(Items listed in a dataset)
----------
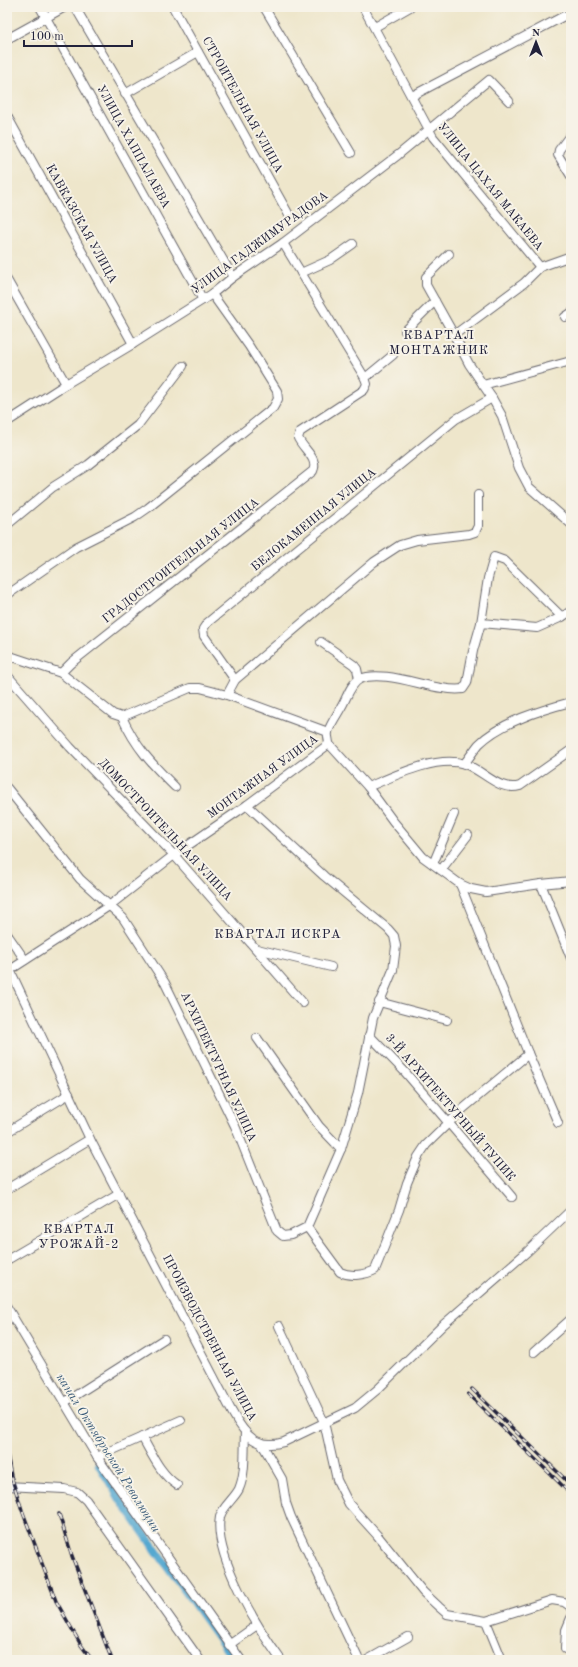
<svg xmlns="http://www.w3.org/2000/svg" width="578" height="1667" viewBox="0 0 578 1667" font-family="'Old Standard TT',serif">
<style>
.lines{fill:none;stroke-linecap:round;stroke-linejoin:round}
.canal{stroke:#55a8d0;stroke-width:8}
.street-casing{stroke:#69676d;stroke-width:10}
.street{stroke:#fff;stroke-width:8}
.rail-casing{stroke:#22223b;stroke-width:3.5}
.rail{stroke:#f7f3e8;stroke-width:2;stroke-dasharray:6;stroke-linecap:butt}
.labels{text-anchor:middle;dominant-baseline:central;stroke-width:4;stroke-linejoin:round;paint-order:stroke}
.street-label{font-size:12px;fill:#22223b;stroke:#f7f3e8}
.neighbourhood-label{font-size:13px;letter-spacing:1px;fill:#22223b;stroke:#f7f3e8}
.water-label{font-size:13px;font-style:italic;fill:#365877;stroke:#f7f3e8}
</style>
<rect width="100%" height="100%" fill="#f7f3e8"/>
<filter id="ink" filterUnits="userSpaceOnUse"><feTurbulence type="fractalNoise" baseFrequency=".025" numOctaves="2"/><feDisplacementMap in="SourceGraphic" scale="8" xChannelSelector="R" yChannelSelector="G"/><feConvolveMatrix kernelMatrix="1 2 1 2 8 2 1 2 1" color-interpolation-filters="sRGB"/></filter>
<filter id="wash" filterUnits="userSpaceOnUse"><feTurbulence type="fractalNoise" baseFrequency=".012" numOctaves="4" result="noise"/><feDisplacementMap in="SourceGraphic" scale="16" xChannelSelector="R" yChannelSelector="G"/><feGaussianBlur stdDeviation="0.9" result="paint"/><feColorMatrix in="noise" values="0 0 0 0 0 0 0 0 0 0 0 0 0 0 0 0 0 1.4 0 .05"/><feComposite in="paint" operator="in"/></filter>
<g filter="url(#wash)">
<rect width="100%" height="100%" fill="#eee6cb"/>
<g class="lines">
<path class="canal" d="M99,1465L121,1501L234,1660"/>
</g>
</g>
<g filter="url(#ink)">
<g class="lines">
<g class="street-casing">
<g id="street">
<path d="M40,7L203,300"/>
<path d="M75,7L233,277"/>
<path d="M173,7L289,215"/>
<path d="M264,7L351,153"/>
<path d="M363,7L433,137L540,267L571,256"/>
<path d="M375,27L410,7"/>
<path d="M7,39L65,7"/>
<path d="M125,94L198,52"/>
<path d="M412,96L564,16"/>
<path d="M7,116L133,344"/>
<path d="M571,134L559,150L558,155L571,176"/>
<path d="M449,254L426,277V285L454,335L469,364L492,398L502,416L519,468L529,487L571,524"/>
<path d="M301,273L330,260L353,244"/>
<path d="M7,280L66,384"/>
<path d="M565,317L571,313"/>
<path d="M405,331L435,301"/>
<path d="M454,335L524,283L540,267"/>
<path d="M365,378L393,355"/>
<path d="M483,385L571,361"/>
<path d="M7,422L66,384L133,344L212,294L233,277L283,243L398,155L489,80L509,101"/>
<path d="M7,525L53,487L88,465L138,425L183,366"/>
<path d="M7,595L76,547L135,517L148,508L273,408L278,399L277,391L249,346L212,294"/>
<path d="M481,623L488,578L494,557L505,561L562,617"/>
<path d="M321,642L354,665L357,669L359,679"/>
<path d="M7,655L61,673L113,714L122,717L190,688H200L227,695L328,732"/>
<path d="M61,673L71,663L313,471C319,459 303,449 298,438L300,432L364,390L367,384L365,378L283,243"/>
<path d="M7,675L70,747L174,855L303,1003"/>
<path d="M235,680L204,636L203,629L207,623L456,419L492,398"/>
<path d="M227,695L235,680L374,562L400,545L417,540L469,534L475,532L478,526V495"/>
<path d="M122,717C136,748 152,764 175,787"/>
<path d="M329,744L368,787L393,821L423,857L460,884L471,889L486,892L541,884L571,958"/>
<path d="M464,764C469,758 474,750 479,744C501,722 541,710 571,702"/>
<path d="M368,787C394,776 436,755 465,764C484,771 499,792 520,786L571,750"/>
<path d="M7,788L80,879L123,918L165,983L235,1126L277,1231L283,1236L291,1235L307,1227L341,1149L358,1093L373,1018L393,970L396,946L394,936L388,929L324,876L247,805"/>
<path d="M433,864L454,814"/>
<path d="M441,870L468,835"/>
<path d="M541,884L571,881"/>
<path d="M7,934L25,960"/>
<path d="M257,949L331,967"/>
<path d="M10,970L90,1139L232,1412C245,1435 256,1450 284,1442L355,1408L378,1389L444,1324L528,1251L570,1211L571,1212"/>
<path d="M7,972L109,906L174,855L247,805L329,744C329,740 327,735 328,732C330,724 339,712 343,704C347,697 351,683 360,679C386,668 436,693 463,689L467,683L473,651L481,623L537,628L562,617L571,611"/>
<path d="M379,1002L447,1020"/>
<path d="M369,1035L405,1072L512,1197"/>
<path d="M257,1038L319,1126L341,1149"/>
<path d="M528,1053L558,1123"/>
<path d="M7,1132L69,1094"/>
<path d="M7,1189L90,1139"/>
<path d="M307,1227L340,1272C350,1277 366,1275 375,1270L399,1210L407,1183L418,1157L426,1145L464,1108L526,1056L528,1053L460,884"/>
<path d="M7,1260L119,1194"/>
<path d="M7,1307L97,1457L241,1660"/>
<path d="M279,1326L324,1422L337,1480L349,1504L377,1535L423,1592L439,1607L447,1614L486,1621L502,1660"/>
<path d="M534,1352L571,1319"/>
<path d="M65,1402L164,1339"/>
<path d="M245,1432C244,1450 246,1473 239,1489C234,1499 222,1507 220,1517C213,1555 258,1629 281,1660"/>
<path d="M142,1437C152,1454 160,1474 177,1485"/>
<path d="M262,1444L282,1479L286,1503L291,1517L359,1660"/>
<path d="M97,1457L181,1420"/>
<path d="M7,1486L64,1489L77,1492L86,1500L200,1660"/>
<path d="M486,1621L552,1600L564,1602L571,1607"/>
<path d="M229,1645L257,1625"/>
<path d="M565,1649L566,1630L571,1618"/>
<path d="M367,1660L408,1637"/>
</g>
</g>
<use href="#street" class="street"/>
<g class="rail-casing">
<g id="rail">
<path d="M472,1389L571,1485"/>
<path d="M468,1394L571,1494"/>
<path d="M7,1454L11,1476L22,1510L56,1601L81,1645L92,1660"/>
<path d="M59,1514L72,1556L112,1660"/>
</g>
</g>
<use href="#rail" class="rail"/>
</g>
</g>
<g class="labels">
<g class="street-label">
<text transform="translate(242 105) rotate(61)">СТРОИТЕЛЬНАЯ УЛИЦА</text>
<text transform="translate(133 147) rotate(61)">УЛИЦА ХАППАЛАЕВА</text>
<text transform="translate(490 187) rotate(51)">УЛИЦА ЦАХАЯ МАКАЕВА</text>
<text transform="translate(81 224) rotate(61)">КАВКАЗСКАЯ УЛИЦА</text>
<text transform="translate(260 243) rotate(-36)">УЛИЦА ГАДЖИМУРАДОВА</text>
<text transform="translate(314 520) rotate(-39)">БЕЛОКАМЕННАЯ УЛИЦА</text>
<text transform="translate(181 561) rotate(-38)">ГРАДОСТРОИТЕЛЬНАЯ УЛИЦА</text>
<text transform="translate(263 777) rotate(-36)">МОНТАЖНАЯ УЛИЦА</text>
<text transform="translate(165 830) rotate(47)">ДОМОСТРОИТЕЛЬНАЯ УЛИЦА</text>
<text transform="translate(218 1067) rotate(65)">АРХИТЕКТУРНАЯ УЛИЦА</text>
<text transform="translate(450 1108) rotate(49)">3-Й АРХИТЕКТУРНЫЙ ТУПИК</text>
<text transform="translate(209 1338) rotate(62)">ПРОИЗВОДСТВЕННАЯ УЛИЦА</text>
</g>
<g class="neighbourhood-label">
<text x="439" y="335">КВАРТАЛ<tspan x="439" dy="15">МОНТАЖНИК</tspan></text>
<text x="278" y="934">КВАРТАЛ ИСКРА</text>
<text x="79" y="1229">КВАРТАЛ<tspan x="79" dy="15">УРОЖАЙ-2</tspan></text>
</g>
<g class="water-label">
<text transform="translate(108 1453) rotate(58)">канал Октябрьской Революции</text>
</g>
</g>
<rect width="578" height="1667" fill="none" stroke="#f7f3e8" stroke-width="24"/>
<g transform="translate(536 42)" stroke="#f7f3e8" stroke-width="3" paint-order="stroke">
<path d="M0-3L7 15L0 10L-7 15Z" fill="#22223b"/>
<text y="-6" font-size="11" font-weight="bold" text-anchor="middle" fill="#22223b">N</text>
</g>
<path d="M24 40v6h108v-6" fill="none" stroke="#22223b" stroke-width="2"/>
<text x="30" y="40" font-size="12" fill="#22223b" stroke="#f7f3e8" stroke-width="3" paint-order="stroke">100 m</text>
</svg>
----------
> WORK INSTRUCTION: Select and copy each line from the data that includes the word "middle".

> TASK RESPONSE:
.labels{text-anchor:middle;dominant-baseline:central;stroke-width:4;stroke-linejoin:round;paint-order:stroke}
<text y="-6" font-size="11" font-weight="bold" text-anchor="middle" fill="#22223b">N</text>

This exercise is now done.